Mary may be my ex-wife but she is also the mother of our children, and she is family and I love her dearly. So it is with enormous pleasure that I am now able to watch as her hair grows back in, her complexion returns to normal, and she regains her former high level of energy.

She is a beautiful, loving, caring and wonderful lady and I, too, do not feel that her time is anywhere near being "up". In fact, I now have hope—which I didn't have when she was taking the chemotherapy—that she will actually recover, and return to her regular job of making everyone who meets her, fall in love with her.

Update

Mary died, and it was so unnecessary. She told her doctor, after he told her she was cancer-free, that she had used the hydrogen peroxide and he hit the roof. Actually yelled at her for taking chances with her health, insisted that the H2O2 had nothing to do with her "cure". So she stopped taking it.

Her CAE count went up within two weeks. No longer "cancer-free", she had to go back on chemo, which made her sicker and sicker; but she was too terrified of the H2O2 to try it again.
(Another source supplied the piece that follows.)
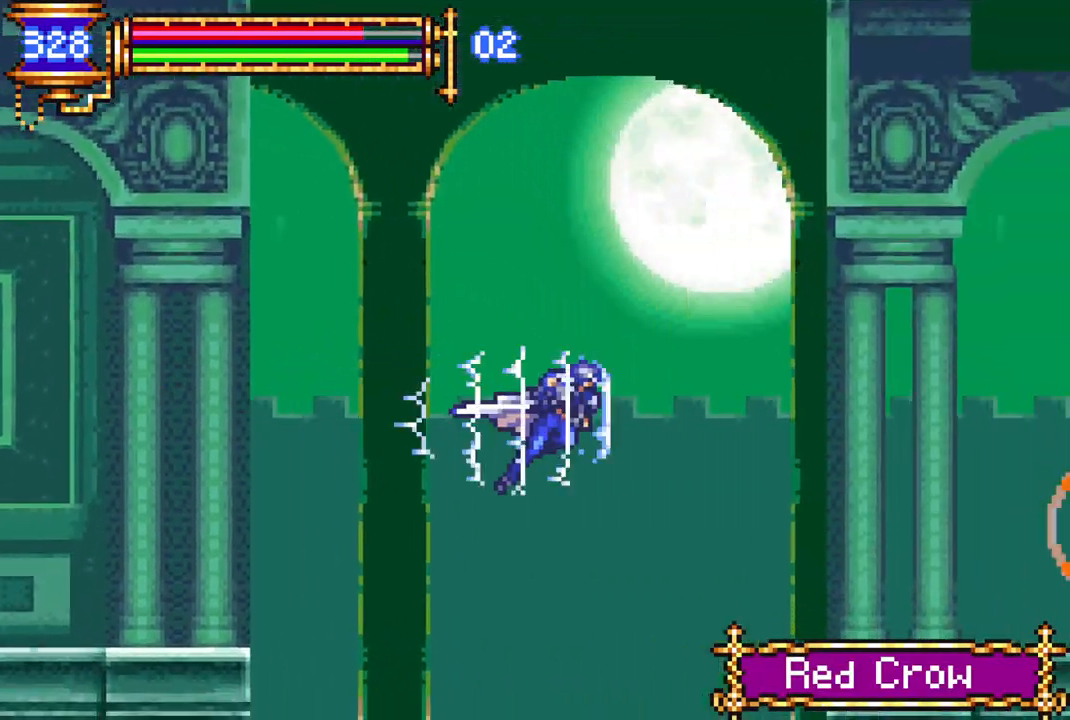
{"buttons": [], "left_stick": "center", "right_stick": "center", "events": [[67, "R1", "up"], [100, "TOUCHPAD", "down"], [117, "TOUCHPAD", "up"]]}
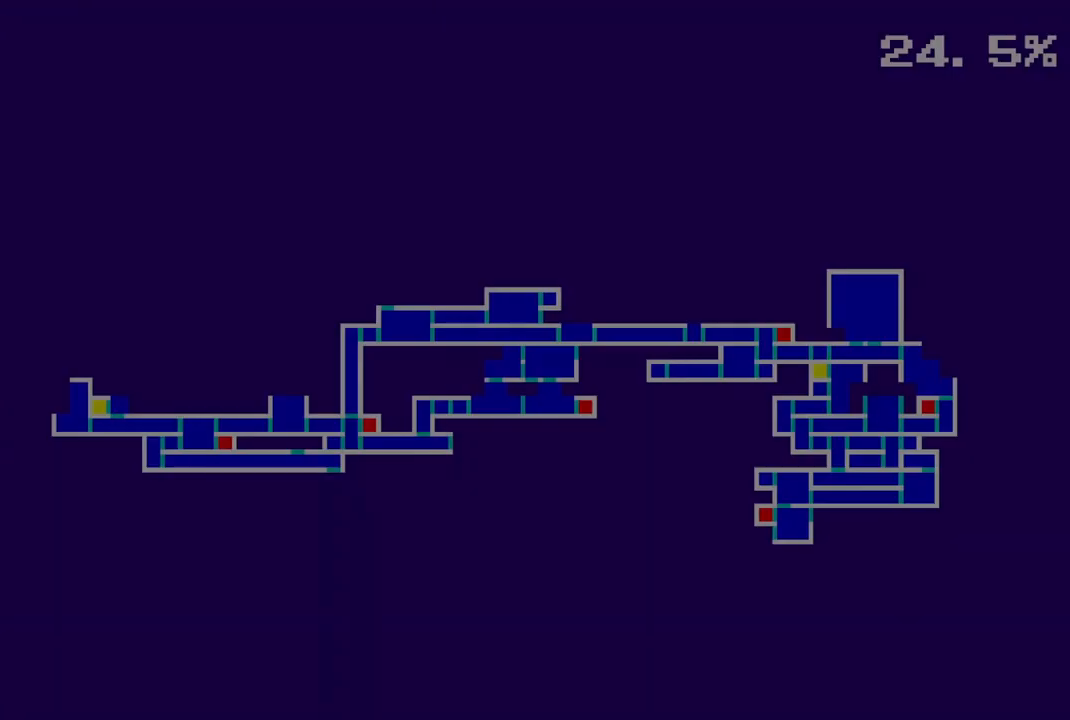
{"buttons": [], "left_stick": "center", "right_stick": "center", "events": []}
So she died. And I am outraged at her doctor and the medical system that is so afraid of even trying a natural (non-patentable) medication, they intimidate those who would try into not doing so, no matter how benign the medicine is. (Hydrogen peroxide and marijuana are both examples of natural medicines that are so effective, Big Pharma can only attempt to retain market share by lying about the "dangers" such natural medicines pose. The only real danger, of course, is to Big Pharma's profits.)